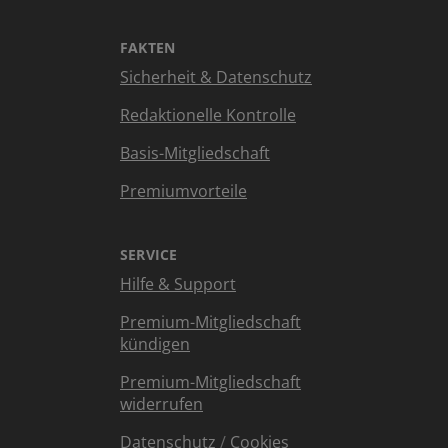
FAKTEN
Sicherheit & Datenschutz
Redaktionelle Kontrolle
Basis-Mitgliedschaft
Premiumvorteile
SERVICE
Hilfe & Support
Premium-Mitgliedschaft
kündigen
Premium-Mitgliedschaft
widerrufen
Datenschutz
/
Cookies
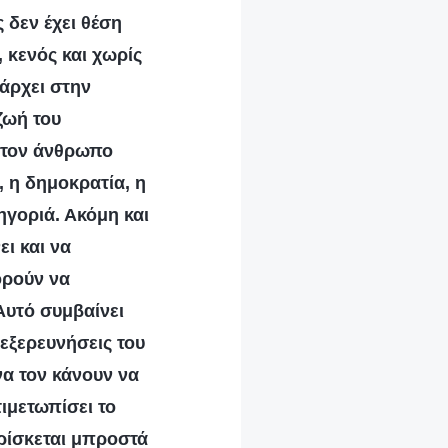
 δεν έχει θέση
, κενός και χωρίς
άρχει στην
ζωή του
 τον άνθρωπο
, η δημοκρατία, η
γοριά. Ακόμη και
ι και να
ορούν να
Αυτό συμβαίνει
 εξερευνήσεις του
να τον κάνουν να
ιμετωπίσει το
ρίσκεται μπροστά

◆ ◆ ◆ ◆ ◆

» **Your goal**
Scan the records above. Return every line with "Datenschutz" in it.

» **Result for this exercise**
Sicherheit & Datenschutz
Datenschutz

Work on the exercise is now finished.